* Selected text
* begin *
Realigning Benchmark Incentives: Sub-Instance Averaging and New Difficulty Ranges

Protocol Enhancements
1

Introduction

Typically, the quality of a solution is measured by its deviation from the optimal solution. In situations where the optimal solution is unknown, the baseline algorithm establishes a reference value, ideally set at a fixed percentage (e.g., 20%) below the optimal. By measuring the improvement of a Benchmarker’s solution relative to this baseline, we can gauge its proximity to the optimal solution and, hence, its overall quality. It is therefore crucial that our baseline algorithms remain stable, exhibiting minimal variance in their deviation from the optimal across all instances. Achieving such consistency is challenging due to the inherent variability among instances and the differing suitability to the baseline algorithm.

When the baseline’s gap to the optimum varies widely across instances, picking a high better_than_baseline can be profitable even for greedy algorithms that get lucky finding ‘easy’ instances, where the baseline algorithm performed poorly. The goal of this note is to realign incentives by

  1. Sub‑instance averaging: Bundle M i.i.d. sub‑instances into each instance and judge the root‑mean‑square (RMS) improvement.
* end *
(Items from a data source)
* begin *
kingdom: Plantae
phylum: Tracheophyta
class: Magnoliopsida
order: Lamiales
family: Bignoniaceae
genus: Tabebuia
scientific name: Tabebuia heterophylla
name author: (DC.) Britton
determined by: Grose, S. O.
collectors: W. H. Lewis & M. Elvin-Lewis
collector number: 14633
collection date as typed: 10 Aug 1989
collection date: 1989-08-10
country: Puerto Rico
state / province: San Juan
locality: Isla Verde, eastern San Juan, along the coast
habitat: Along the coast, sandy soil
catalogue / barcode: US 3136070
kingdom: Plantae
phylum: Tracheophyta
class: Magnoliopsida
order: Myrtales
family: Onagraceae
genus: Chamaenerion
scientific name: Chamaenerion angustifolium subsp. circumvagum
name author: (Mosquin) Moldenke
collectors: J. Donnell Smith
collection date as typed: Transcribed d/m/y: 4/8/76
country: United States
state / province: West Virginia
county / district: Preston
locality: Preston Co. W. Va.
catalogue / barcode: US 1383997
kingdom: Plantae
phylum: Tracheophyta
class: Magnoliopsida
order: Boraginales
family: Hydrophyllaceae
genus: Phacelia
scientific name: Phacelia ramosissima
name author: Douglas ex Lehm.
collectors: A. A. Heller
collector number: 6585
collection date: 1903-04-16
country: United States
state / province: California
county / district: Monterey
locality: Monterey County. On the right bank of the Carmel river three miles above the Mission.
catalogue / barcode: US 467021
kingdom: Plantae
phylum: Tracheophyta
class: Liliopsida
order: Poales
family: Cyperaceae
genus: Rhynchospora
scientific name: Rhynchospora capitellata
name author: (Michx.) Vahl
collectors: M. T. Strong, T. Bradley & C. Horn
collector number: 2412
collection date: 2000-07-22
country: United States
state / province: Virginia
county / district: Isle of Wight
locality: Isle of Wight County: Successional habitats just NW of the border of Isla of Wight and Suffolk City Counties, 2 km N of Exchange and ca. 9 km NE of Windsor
* end *
* Exercises
- A) Answer these questions from the text on benchmark incentives:
(i) What example percentage is given for how far below the optimal the baseline reference value would ideally be set?
(ii) What kind of algorithms can profit from picking a high better_than_baseline when the baseline's gap to the optimum varies widely?
(iii) Under sub-instance averaging, what kind of improvement is judged?
- B) Transcribe the text on benchmark incentives from "When the baseline’s" to "root‑mean‑square (RMS) improvement.".
The listing is separate material, unconnected to the text on benchmark incentives.

* Worked solutions
- A)
(i) 20%
(ii) Greedy algorithms that get lucky finding "easy" instances, where the baseline algorithm performed poorly
(iii) The root-mean-square (RMS) improvement

- B)
When the baseline’s gap to the optimum varies widely across instances, picking a high better_than_baseline can be profitable even for greedy algorithms that get lucky finding ‘easy’ instances, where the baseline algorithm performed poorly. The goal of this note is to realign incentives by

  1. Sub‑instance averaging: Bundle M i.i.d. sub‑instances into each instance and judge the root‑mean‑square (RMS) improvement.